▶ _Source material_
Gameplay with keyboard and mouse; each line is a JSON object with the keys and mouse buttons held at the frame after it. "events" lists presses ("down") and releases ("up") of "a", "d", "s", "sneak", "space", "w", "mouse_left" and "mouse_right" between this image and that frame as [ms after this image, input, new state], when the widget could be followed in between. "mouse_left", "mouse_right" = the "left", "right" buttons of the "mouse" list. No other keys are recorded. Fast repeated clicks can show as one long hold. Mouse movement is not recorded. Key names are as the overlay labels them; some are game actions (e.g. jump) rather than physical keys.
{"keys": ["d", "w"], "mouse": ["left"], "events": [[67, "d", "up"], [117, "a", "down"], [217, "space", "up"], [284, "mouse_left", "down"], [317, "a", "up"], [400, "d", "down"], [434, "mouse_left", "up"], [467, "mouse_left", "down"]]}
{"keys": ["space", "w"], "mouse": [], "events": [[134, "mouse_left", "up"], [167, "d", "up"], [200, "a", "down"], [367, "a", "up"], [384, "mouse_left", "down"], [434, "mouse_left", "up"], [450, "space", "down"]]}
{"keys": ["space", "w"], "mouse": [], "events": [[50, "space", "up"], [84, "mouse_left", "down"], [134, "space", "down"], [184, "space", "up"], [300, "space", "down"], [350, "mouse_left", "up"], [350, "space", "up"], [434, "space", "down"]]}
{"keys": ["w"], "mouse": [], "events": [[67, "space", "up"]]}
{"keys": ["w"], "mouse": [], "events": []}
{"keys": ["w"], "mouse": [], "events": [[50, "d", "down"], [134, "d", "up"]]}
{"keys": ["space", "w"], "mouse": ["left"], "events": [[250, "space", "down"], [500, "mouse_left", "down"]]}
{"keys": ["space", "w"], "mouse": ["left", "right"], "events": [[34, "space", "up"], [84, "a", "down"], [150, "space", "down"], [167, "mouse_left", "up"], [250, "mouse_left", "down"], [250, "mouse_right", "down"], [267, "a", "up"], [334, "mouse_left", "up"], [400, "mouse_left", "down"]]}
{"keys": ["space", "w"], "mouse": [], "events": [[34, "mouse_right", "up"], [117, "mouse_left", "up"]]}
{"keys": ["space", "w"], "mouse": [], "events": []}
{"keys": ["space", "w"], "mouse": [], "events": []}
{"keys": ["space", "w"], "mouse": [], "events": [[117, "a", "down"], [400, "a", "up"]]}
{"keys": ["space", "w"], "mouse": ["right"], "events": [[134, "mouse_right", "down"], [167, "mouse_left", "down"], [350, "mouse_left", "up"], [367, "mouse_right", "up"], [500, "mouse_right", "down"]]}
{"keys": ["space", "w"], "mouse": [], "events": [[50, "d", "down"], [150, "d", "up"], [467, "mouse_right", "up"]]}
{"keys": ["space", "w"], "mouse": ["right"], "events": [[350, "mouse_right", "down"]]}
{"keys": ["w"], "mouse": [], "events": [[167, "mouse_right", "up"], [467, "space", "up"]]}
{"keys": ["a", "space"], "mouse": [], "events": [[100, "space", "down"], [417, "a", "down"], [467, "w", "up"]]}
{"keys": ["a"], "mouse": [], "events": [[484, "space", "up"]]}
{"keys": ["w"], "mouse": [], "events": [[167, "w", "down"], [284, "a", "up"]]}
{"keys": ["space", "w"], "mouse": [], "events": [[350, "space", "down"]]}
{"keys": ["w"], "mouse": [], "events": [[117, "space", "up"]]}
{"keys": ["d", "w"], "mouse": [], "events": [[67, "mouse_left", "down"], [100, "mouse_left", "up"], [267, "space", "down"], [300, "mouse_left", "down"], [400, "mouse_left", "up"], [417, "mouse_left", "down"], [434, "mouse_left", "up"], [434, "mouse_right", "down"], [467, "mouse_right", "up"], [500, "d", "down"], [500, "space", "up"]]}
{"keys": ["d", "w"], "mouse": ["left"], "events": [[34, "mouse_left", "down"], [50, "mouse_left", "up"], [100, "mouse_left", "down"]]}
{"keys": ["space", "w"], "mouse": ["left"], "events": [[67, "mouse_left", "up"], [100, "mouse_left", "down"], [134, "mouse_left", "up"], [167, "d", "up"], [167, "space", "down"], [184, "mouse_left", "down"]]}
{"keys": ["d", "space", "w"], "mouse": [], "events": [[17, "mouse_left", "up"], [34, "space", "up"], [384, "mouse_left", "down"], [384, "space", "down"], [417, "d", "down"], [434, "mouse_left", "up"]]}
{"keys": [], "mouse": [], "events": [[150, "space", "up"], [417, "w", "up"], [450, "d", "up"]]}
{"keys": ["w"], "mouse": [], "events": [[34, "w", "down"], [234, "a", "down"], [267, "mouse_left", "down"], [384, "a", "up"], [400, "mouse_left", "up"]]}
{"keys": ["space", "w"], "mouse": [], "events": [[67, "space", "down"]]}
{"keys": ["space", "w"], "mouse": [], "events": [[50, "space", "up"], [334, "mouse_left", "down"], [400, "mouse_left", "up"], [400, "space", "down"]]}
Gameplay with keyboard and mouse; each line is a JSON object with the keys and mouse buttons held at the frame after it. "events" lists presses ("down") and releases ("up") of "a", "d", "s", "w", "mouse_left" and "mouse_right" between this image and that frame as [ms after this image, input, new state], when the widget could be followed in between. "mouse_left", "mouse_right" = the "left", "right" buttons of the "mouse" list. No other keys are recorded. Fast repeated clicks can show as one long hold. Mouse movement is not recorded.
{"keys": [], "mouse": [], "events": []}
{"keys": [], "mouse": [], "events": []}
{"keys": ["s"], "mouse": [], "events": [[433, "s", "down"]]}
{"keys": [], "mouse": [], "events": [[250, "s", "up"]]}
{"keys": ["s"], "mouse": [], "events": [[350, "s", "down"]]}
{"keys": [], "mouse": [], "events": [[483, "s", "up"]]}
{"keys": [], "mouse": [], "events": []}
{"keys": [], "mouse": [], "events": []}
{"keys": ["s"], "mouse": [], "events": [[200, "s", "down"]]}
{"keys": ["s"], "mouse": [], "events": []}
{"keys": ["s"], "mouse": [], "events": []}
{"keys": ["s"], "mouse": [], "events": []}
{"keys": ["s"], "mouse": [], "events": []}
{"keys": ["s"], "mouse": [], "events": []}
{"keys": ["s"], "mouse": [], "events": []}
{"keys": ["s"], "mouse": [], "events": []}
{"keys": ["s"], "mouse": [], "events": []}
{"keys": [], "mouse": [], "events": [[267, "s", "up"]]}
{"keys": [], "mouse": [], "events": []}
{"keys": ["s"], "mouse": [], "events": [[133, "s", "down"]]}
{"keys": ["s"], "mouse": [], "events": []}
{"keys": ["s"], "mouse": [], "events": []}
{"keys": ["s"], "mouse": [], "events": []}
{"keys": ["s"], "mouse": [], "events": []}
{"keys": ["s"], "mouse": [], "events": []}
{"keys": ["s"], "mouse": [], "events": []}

▶ _Your goal_
Every line that holds the word "show" should be copied from the records.

▶ _Response_
Gameplay with keyboard and mouse; each line is a JSON object with the keys and mouse buttons held at the frame after it. "events" lists presses ("down") and releases ("up") of "a", "d", "s", "sneak", "space", "w", "mouse_left" and "mouse_right" between this image and that frame as [ms after this image, input, new state], when the widget could be followed in between. "mouse_left", "mouse_right" = the "left", "right" buttons of the "mouse" list. No other keys are recorded. Fast repeated clicks can show as one long hold. Mouse movement is not recorded. Key names are as the overlay labels them; some are game actions (e.g. jump) rather than physical keys.
Gameplay with keyboard and mouse; each line is a JSON object with the keys and mouse buttons held at the frame after it. "events" lists presses ("down") and releases ("up") of "a", "d", "s", "w", "mouse_left" and "mouse_right" between this image and that frame as [ms after this image, input, new state], when the widget could be followed in between. "mouse_left", "mouse_right" = the "left", "right" buttons of the "mouse" list. No other keys are recorded. Fast repeated clicks can show as one long hold. Mouse movement is not recorded.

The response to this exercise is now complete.